▶ PROBLEM DESCRIPTION: Retype exactly the lines from the one that contains "SPI机制在JAVA中的体现" through the end of the listing, both included, but not the pictures.

◆ ◆ ◆ ◆ ◆ ◆ ◆

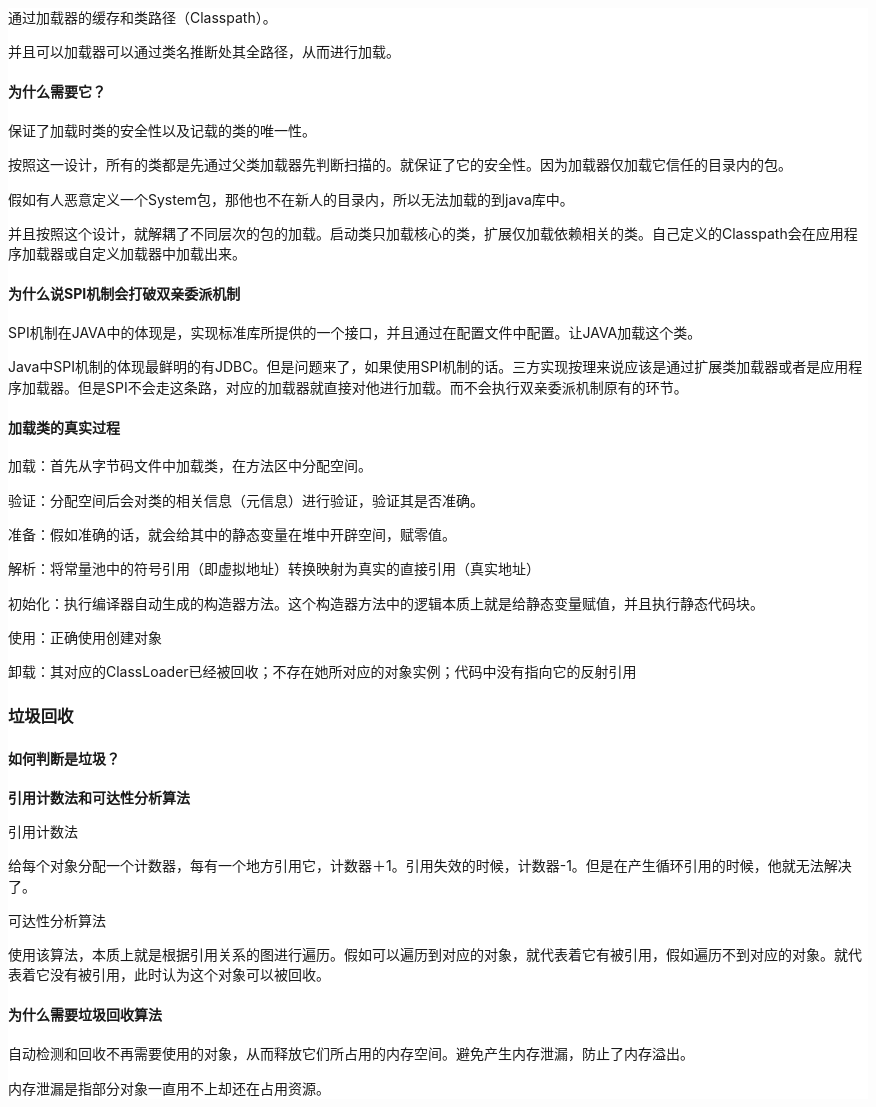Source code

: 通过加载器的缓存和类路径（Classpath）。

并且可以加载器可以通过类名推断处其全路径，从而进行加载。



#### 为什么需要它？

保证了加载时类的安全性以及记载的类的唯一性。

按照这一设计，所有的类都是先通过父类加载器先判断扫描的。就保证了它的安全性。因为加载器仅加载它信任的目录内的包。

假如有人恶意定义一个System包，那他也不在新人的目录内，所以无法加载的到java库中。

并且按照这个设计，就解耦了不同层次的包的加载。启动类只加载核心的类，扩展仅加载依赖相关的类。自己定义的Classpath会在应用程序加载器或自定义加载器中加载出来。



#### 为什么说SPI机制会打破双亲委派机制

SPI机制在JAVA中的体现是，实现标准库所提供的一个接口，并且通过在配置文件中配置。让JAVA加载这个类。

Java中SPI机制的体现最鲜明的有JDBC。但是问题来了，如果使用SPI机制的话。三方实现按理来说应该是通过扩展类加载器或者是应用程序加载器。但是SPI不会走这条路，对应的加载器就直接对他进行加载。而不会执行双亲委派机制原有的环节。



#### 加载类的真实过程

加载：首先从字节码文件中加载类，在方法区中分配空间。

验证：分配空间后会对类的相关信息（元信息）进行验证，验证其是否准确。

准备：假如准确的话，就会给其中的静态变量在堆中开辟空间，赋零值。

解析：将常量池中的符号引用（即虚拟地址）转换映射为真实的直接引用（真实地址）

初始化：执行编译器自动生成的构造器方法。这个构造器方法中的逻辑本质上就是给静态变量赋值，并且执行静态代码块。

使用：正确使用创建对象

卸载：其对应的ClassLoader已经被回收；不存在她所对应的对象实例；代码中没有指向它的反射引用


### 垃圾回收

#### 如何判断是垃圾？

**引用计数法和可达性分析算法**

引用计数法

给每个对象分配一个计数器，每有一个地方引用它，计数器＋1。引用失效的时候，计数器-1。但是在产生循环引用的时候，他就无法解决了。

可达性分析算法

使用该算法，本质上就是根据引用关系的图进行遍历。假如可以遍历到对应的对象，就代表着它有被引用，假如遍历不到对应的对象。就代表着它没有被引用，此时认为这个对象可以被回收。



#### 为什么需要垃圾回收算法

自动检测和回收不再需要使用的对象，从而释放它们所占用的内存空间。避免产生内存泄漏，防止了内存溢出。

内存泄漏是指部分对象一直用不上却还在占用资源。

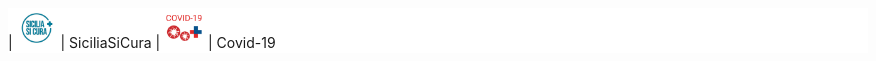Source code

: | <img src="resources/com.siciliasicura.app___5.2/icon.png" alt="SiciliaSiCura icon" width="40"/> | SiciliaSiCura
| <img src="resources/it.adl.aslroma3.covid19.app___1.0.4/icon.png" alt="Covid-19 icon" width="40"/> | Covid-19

◆ ◆ ◆ ◆ ◆ ◆ ◆

▶ SOLUTION BELOW:
SPI机制在JAVA中的体现是，实现标准库所提供的一个接口，并且通过在配置文件中配置。让JAVA加载这个类。

Java中SPI机制的体现最鲜明的有JDBC。但是问题来了，如果使用SPI机制的话。三方实现按理来说应该是通过扩展类加载器或者是应用程序加载器。但是SPI不会走这条路，对应的加载器就直接对他进行加载。而不会执行双亲委派机制原有的环节。



#### 加载类的真实过程

加载：首先从字节码文件中加载类，在方法区中分配空间。

验证：分配空间后会对类的相关信息（元信息）进行验证，验证其是否准确。

准备：假如准确的话，就会给其中的静态变量在堆中开辟空间，赋零值。

解析：将常量池中的符号引用（即虚拟地址）转换映射为真实的直接引用（真实地址）

初始化：执行编译器自动生成的构造器方法。这个构造器方法中的逻辑本质上就是给静态变量赋值，并且执行静态代码块。

使用：正确使用创建对象

卸载：其对应的ClassLoader已经被回收；不存在她所对应的对象实例；代码中没有指向它的反射引用


### 垃圾回收

#### 如何判断是垃圾？

**引用计数法和可达性分析算法**

引用计数法

给每个对象分配一个计数器，每有一个地方引用它，计数器＋1。引用失效的时候，计数器-1。但是在产生循环引用的时候，他就无法解决了。

可达性分析算法

使用该算法，本质上就是根据引用关系的图进行遍历。假如可以遍历到对应的对象，就代表着它有被引用，假如遍历不到对应的对象。就代表着它没有被引用，此时认为这个对象可以被回收。



#### 为什么需要垃圾回收算法

自动检测和回收不再需要使用的对象，从而释放它们所占用的内存空间。避免产生内存泄漏，防止了内存溢出。

内存泄漏是指部分对象一直用不上却还在占用资源。

Source code

: | <img src="resources/com.siciliasicura.app___5.2/icon.png" alt="SiciliaSiCura icon" width="40"/> | SiciliaSiCura
| <img src="resources/it.adl.aslroma3.covid19.app___1.0.4/icon.png" alt="Covid-19 icon" width="40"/> | Covid-19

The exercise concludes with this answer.